Громадная ручища Ларса Йоргенсена, покрытая жестким светлым волосом, извлекла из дорогого кожаного портфеля листок мелованной бумаги и протянула мне. Я тщательно прочитал текст, удостоверился в верности формулировок, которые повторяли на витиеватом юридическом английском языке то, что перед этим было озвучено Францем Ризенбаумом, после чего поставил свою подпись и дату.
Ишь вы, шведско-австрийские зазнайки! До чего же грамотное это жулье! Они меня специально заводят, внушают мысль о том, что я чего-то не могу, чтобы я завелся, загорелся в азарте и незаметно выложил денежки. А потом они всегда сумеют доказать, что я неправильно пользовался прибором, и поэтому он не сработал.

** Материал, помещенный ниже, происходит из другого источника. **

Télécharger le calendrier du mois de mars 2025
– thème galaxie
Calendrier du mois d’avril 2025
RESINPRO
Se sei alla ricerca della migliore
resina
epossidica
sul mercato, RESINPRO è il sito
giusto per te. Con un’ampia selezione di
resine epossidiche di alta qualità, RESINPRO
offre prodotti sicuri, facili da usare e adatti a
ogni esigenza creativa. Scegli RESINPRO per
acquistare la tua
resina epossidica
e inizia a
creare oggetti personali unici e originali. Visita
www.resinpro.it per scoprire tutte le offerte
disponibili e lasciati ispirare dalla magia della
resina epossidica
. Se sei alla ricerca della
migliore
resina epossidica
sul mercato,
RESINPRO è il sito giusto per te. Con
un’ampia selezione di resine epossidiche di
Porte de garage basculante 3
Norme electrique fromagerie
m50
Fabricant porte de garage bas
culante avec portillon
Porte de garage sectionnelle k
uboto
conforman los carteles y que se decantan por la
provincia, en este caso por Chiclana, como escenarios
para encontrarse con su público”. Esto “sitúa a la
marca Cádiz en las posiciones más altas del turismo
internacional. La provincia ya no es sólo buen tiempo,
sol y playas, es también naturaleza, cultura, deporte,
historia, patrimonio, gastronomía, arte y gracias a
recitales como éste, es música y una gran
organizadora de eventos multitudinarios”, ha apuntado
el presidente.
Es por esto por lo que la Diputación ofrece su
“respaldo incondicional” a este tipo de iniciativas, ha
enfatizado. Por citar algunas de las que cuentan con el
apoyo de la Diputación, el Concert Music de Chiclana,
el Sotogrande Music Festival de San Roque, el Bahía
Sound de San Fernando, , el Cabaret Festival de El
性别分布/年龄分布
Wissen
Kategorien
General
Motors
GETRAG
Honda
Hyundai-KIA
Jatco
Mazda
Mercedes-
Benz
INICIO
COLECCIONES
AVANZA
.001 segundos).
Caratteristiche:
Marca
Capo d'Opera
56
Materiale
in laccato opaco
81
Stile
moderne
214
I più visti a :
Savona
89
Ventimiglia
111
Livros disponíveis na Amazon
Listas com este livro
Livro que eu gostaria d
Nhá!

А вообще, уж что-что, а четко мыслить я умею. В конце концов, это моя профессия. Руководителю компании такого уровня и с таким стажем как у меня по-иному просто не пристало. Тут у меня в голове мелькнула одна мысль, которая не нашла отражение ни в беседе, ни в Протоколе.
– Что если я потеряю прибор или он будет у меня похищен?
– А вот этого ни в коем случае не должно произойти. Упаси вас Господь. – встревоженно ответил Франц.
Отто нахмурился и что-то сказал брату по-немецки или по-шведски. Тот перекинул взгляд на Ларса. Швед бросил на меня довольно угрюмый взгляд и стал что-то объяснять братьям на своем родном языке. Наконец Отто обратился ко мне по-английски:
– Потеря устройства не входит в условия Протокола испытаний, но мы полагаем, что терять его не в ваших интересах, и вы сделаете все возможное, чтобы обеспечить его сохранность. Мы понимаем, что в России возможно все, и именно поэтому предлагаем вам усилить меры предосторожности. После подписания вами Протокола испытаний, мы немедленно произвели инициализацию прибора, и в настоящий момент он уже настроен на восприятие всех фазовых компонентов синхронистического поля вашего индивидуального мышления. Расстояние от вас до прибора никакой роли не играет. Если кто-то включит прибор за тысячи километров от вас, и вы в этот момент подумаете о том, что вам что-то надо изменить в этом мире, устройство сработает, и изменение произойдет. Ни в коем случае не теряйте прибор! Не оставляйте его без присмотра, не давайте его никому, и лучше вообще не говорите никому о том, что он у вас есть. Скажите своим сотрудникам, что пока мы с вами подписали только протокол о намерениях, что есть чистая правда, а прибор будет отгружен со склада нашей компании в Стокгольме через месяц, сразу после подписания контракта.
Отто учтиво кивнул и выразительно глянул на своего адвоката. Тот перехватил взгляд своего клиента и свою очередь устремил на меня ледяной взгляд светло-голубых глаз. Выдержав длинную паузу, в полной мере соответствующую своему скандинавскогому росту, Ларс медленно, с расстановкой произнес по-английски:
– Тот факт, что ответственность и действия сторон в случае потери прибора во время испытаний не вошли в Протокол испытаний – это мой недосмотр. Я должен был позаботиться о юридической стороне этого вопроса, но к сожалению, упустил из виду это обстоятельство. Я искренне вам благодарен как грамотному и благоразумному бизнесмену, что вы указали мне на мою оплошность. Тем не менее, мы сочли возможным не вносить изменений в Протокол, поскольку в случае потери устройства вы пострадаете неизмеримо больше чем мои клиенты. В то время как мои клиенты рискуют только той суммой, в которую им обошлось изготовление устройства, вы рискуете своим здоровьем, благополучием и возможно даже жизнью. Я и мои клиенты полагаем, что ваша живейшая заинтересованность в сохранении полного контроля над прибором охраняет интересы моих клиентов гораздо надежнее чем любой пункт Протокола испытаний.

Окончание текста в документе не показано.